◆ EXERCISE OBJECTIVE ◆
Repeat the records below exactly, beginning at the first line and finishing with the line that contains "training needs *".

◆ SOURCE RECORDS ◆
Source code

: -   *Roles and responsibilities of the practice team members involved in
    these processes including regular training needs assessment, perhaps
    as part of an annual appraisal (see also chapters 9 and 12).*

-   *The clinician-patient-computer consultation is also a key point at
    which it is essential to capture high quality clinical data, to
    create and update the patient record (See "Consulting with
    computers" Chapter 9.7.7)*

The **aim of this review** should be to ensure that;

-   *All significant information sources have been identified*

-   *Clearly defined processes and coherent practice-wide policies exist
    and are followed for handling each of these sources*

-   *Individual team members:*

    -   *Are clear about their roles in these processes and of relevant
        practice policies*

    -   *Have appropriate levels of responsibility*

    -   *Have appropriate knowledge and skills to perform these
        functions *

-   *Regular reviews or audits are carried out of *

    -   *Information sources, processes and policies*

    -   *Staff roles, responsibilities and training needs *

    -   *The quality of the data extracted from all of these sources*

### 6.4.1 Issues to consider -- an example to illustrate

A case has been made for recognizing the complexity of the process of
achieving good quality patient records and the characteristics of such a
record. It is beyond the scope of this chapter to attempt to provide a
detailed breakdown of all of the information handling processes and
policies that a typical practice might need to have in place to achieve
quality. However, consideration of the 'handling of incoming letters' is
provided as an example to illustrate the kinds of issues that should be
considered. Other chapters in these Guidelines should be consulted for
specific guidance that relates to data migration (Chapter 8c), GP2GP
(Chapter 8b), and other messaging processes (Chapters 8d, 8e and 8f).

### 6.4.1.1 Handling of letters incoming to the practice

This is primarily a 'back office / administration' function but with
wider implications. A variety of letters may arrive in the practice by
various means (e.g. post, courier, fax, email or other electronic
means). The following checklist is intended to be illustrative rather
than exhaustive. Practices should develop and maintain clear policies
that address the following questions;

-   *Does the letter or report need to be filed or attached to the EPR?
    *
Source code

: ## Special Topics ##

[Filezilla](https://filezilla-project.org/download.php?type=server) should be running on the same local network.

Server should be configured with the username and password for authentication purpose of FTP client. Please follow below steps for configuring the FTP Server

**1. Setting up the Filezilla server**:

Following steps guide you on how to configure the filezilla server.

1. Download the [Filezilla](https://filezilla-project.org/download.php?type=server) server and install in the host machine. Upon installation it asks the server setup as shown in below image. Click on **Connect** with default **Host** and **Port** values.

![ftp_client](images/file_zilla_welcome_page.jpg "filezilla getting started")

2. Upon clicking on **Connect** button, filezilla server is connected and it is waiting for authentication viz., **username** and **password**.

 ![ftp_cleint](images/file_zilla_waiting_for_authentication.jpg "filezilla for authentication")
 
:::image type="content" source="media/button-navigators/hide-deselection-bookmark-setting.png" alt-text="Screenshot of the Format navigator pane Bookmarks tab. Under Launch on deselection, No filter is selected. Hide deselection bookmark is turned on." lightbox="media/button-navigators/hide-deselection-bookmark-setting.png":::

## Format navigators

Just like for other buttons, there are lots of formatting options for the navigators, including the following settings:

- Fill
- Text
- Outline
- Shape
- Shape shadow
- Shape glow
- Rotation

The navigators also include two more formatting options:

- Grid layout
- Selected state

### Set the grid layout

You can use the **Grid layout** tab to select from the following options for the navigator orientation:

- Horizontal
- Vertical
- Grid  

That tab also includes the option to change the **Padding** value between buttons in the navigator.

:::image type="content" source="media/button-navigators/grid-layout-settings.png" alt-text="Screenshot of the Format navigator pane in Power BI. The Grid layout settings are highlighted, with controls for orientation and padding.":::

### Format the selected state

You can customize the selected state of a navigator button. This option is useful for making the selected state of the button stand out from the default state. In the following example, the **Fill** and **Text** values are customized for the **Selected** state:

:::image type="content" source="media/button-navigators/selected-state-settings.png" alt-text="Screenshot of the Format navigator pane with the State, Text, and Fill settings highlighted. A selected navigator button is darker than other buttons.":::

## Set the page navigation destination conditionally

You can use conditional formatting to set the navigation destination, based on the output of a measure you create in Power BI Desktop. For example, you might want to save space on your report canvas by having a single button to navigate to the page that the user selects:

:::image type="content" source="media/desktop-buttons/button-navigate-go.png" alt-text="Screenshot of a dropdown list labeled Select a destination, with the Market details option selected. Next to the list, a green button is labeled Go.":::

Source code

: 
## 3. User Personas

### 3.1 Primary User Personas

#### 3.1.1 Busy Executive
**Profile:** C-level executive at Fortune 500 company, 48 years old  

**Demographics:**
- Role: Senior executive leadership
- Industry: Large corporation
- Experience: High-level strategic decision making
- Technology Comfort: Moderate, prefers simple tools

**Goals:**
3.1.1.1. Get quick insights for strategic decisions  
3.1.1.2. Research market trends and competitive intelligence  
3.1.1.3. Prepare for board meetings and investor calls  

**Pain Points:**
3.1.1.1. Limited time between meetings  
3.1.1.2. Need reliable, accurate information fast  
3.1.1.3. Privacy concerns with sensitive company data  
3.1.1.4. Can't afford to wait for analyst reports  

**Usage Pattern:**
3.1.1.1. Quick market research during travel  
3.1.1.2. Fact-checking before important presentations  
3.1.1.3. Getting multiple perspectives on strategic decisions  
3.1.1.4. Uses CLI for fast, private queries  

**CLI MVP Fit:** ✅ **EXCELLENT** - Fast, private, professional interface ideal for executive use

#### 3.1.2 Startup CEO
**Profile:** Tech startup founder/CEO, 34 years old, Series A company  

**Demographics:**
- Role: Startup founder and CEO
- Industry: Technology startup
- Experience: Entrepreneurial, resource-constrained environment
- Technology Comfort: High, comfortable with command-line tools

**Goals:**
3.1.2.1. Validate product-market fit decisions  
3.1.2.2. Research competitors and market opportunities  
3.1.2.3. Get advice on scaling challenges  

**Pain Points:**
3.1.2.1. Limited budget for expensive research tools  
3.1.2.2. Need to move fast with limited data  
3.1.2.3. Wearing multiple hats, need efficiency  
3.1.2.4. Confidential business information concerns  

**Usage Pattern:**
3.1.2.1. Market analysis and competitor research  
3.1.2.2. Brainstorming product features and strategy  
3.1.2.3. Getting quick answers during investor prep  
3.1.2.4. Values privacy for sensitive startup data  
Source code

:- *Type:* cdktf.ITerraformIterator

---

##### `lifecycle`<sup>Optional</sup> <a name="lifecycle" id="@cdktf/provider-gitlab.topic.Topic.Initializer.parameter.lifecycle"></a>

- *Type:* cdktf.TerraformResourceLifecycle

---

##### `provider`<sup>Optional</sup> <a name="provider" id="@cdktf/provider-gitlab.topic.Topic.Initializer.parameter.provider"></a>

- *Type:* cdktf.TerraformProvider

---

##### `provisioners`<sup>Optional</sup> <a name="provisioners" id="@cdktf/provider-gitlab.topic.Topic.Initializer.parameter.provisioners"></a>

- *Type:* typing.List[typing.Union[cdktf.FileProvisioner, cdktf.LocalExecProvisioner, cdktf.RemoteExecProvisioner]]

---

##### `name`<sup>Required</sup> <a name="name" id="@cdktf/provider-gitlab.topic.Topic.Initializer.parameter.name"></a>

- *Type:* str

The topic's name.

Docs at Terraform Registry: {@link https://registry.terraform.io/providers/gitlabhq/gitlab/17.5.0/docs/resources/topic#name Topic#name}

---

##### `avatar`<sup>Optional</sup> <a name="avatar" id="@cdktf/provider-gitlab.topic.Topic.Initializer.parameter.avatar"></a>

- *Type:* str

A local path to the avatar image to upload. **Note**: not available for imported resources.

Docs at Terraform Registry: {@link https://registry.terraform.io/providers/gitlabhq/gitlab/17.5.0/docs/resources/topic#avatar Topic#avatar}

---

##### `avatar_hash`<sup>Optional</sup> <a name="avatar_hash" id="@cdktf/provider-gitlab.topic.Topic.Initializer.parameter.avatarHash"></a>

◆ RESPONSE FOR THIS EXERCISE ◆
Source code

: -   *Roles and responsibilities of the practice team members involved in
    these processes including regular training needs assessment, perhaps
    as part of an annual appraisal (see also chapters 9 and 12).*

-   *The clinician-patient-computer consultation is also a key point at
    which it is essential to capture high quality clinical data, to
    create and update the patient record (See "Consulting with
    computers" Chapter 9.7.7)*

The **aim of this review** should be to ensure that;

-   *All significant information sources have been identified*

-   *Clearly defined processes and coherent practice-wide policies exist
    and are followed for handling each of these sources*

-   *Individual team members:*

    -   *Are clear about their roles in these processes and of relevant
        practice policies*

    -   *Have appropriate levels of responsibility*

    -   *Have appropriate knowledge and skills to perform these
        functions *

-   *Regular reviews or audits are carried out of *

    -   *Information sources, processes and policies*

    -   *Staff roles, responsibilities and training needs *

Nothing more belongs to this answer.